What happens when someone receives the wrong drug? Or, when someone is unknowingly prescribed a drug that may have adverse effects when added to another drug they’re already taking? Researchers at the University of Utah Health, Harvard University, and the Brigham and Women’s Hospital in Boston set out to find answers to these questions in a recent study.
Interactions between multiple drugs can drastically alter the effects of a given medication — sometimes in a way that proves fatal. Often, unique health conditions only heighten the risk of a bad dose or a wrongly prescribed medication turning deadly.
Sadly, these kinds of mistakes are far more common than one may think — in fact, they result in thousands of American deaths each year.
In the 1990s, doctors and other medical professionals began using electronic health records (EHRs) to provide warnings if certain medications pose a health risk to patients, such as allergic reactions, adverse side effects, or improper doses.
These systems, however, are far from foolproof, and a new study suggests they fail to detect potentially lethal errors in nearly 1 of every 3 patients.
By analyzing the EHR performance of more than 2,000 hospitals in the U.S., researchers were able to conclude that EHRs miss more than 30% of medical errors.
To arrive at that staggering figure, the researchers simulated harmful scenarios of drug interactions based on actual medical cases that resulted in patient injury or death.
For example, one scenario involved a middle-aged woman who was admitted to a hospital with pneumonia. She was given a blood-thinning medication that the EHR system failed to detect was already a part of her drug regimen to treat deep vein thrombosis. The resulting excessive dose killed the patient.

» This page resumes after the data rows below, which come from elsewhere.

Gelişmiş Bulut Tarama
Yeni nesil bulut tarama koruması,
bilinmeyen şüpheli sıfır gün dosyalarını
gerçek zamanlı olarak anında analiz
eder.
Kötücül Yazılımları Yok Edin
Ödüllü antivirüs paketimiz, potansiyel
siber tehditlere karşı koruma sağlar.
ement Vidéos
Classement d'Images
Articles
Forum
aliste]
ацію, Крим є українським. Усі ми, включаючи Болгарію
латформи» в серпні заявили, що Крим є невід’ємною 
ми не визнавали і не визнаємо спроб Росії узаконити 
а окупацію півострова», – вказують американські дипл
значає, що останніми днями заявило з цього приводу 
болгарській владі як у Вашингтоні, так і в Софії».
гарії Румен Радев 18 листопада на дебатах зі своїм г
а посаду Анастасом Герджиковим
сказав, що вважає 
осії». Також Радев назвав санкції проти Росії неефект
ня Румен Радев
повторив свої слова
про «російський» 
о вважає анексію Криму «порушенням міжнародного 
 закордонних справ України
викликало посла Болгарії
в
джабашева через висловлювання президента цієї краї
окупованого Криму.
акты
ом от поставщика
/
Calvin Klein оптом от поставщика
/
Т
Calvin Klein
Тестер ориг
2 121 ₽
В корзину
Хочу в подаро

Using computers to simulate more than 8,600 such incidents, researchers then tested how often and to what degree EHRs were able to detect the mistakes. They found the systems missed errors nearly 1 out of 3 times.
How Much Failure Should Be Tolerated?
The study had one silver lining: While EHRs failed to detect an alarmingly high number of simulated medical errors, the rate of successful detections improved over the 10-year study period. Specifically, the report found warnings of potential medication problems increased from 54 percent in 2009 to 66 percent in 2018.
“EHRs are supposed to ensure safe use of medications in hospitals,” said study author David C. Classen, a professor of internal medicine at the University of Utah Health. “But they’re not doing that. In any other industry, this degree of software failure wouldn’t be tolerated.”
Classen went on to compare the tolerance of such failure to other industries. “You would never get on an airplane,” he said, “if an airline could only promise it could get you to your destination safely two-thirds of the time.”
System Upgrade Needed
How could such a widely used system fail so often?
According to Classen, part of the problem is that hospitals don’t often update their EMR software. Where one medical facility may detect a problem, another may not, due to its running an older version of the software.
These systems are meant to constantly evolve, adapting to and incorporating the latest research on drug safety. Moreover, healthcare regulators only assess EHR systems for their original factory specifications — not whatever updates or alterations have been installed since.
“Although EHRs are now widely used, their safety performance continues to vary from hospital to hospital,” said study co-author David W. Bates, M.D., of Brigham and Women’s Hospital. “Hospitals decide what drug-related decision supports to turn on within their systems. They have a great deal of latitude around this.”
Medical error is one of the leading causes of death in the United States, responsible for an estimated 250,000 unnecessary American deaths every year.
With such an astonishing amount of suffering attributable to mere mistakes, it seems even less tolerable that the systems designed to curb those errors are so hit-or-miss.